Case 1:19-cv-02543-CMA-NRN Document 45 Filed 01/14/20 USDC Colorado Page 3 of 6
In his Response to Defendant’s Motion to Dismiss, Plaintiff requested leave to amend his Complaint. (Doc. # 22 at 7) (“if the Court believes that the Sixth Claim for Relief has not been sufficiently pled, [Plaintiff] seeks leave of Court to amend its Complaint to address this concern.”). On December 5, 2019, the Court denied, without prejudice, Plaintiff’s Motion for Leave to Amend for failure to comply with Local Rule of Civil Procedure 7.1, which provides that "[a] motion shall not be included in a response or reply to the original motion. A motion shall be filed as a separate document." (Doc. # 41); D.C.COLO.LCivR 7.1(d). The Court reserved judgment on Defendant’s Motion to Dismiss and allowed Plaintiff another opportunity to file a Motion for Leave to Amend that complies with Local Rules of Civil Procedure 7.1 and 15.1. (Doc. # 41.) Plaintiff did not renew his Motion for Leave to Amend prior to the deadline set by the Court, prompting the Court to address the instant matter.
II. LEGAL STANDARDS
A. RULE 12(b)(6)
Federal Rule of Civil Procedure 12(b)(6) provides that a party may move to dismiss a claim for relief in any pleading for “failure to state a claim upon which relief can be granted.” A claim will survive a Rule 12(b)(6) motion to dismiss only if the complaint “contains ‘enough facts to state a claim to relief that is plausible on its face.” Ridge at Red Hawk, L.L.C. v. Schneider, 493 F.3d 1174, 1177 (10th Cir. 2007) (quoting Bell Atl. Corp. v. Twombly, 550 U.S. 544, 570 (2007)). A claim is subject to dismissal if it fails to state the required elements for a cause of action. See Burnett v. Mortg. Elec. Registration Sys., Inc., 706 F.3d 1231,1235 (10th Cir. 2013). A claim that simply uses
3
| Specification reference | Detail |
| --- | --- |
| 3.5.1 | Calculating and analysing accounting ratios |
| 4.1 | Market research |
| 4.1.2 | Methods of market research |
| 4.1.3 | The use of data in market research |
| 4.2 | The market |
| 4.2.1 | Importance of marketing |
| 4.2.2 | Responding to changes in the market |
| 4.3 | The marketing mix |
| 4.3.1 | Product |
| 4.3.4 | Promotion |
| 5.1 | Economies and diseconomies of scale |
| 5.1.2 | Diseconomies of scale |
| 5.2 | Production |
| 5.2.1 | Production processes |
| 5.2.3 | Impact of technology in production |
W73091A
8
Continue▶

#### [EXERCISE DIRECTIONS]
A faithful copy of every record is required; output it in full.

#### [COMPLETED EXERCISE]
Case 1:19-cv-02543-CMA-NRN Document 45 Filed 01/14/20 USDC Colorado Page 3 of 6
In his Response to Defendant’s Motion to Dismiss, Plaintiff requested leave to amend his Complaint. (Doc. # 22 at 7) (“if the Court believes that the Sixth Claim for Relief has not been sufficiently pled, [Plaintiff] seeks leave of Court to amend its Complaint to address this concern.”). On December 5, 2019, the Court denied, without prejudice, Plaintiff’s Motion for Leave to Amend for failure to comply with Local Rule of Civil Procedure 7.1, which provides that "[a] motion shall not be included in a response or reply to the original motion. A motion shall be filed as a separate document." (Doc. # 41); D.C.COLO.LCivR 7.1(d). The Court reserved judgment on Defendant’s Motion to Dismiss and allowed Plaintiff another opportunity to file a Motion for Leave to Amend that complies with Local Rules of Civil Procedure 7.1 and 15.1. (Doc. # 41.) Plaintiff did not renew his Motion for Leave to Amend prior to the deadline set by the Court, prompting the Court to address the instant matter.
II. LEGAL STANDARDS
A. RULE 12(b)(6)
Federal Rule of Civil Procedure 12(b)(6) provides that a party may move to dismiss a claim for relief in any pleading for “failure to state a claim upon which relief can be granted.” A claim will survive a Rule 12(b)(6) motion to dismiss only if the complaint “contains ‘enough facts to state a claim to relief that is plausible on its face.” Ridge at Red Hawk, L.L.C. v. Schneider, 493 F.3d 1174, 1177 (10th Cir. 2007) (quoting Bell Atl. Corp. v. Twombly, 550 U.S. 544, 570 (2007)). A claim is subject to dismissal if it fails to state the required elements for a cause of action. See Burnett v. Mortg. Elec. Registration Sys., Inc., 706 F.3d 1231,1235 (10th Cir. 2013). A claim that simply uses
3
| Specification reference | Detail |
| --- | --- |
| 3.5.1 | Calculating and analysing accounting ratios |
| 4.1 | Market research |
| 4.1.2 | Methods of market research |
| 4.1.3 | The use of data in market research |
| 4.2 | The market |
| 4.2.1 | Importance of marketing |
| 4.2.2 | Responding to changes in the market |
| 4.3 | The marketing mix |
| 4.3.1 | Product |
| 4.3.4 | Promotion |
| 5.1 | Economies and diseconomies of scale |
| 5.1.2 | Diseconomies of scale |
| 5.2 | Production |
| 5.2.1 | Production processes |
| 5.2.3 | Impact of technology in production |
W73091A
8
Continue▶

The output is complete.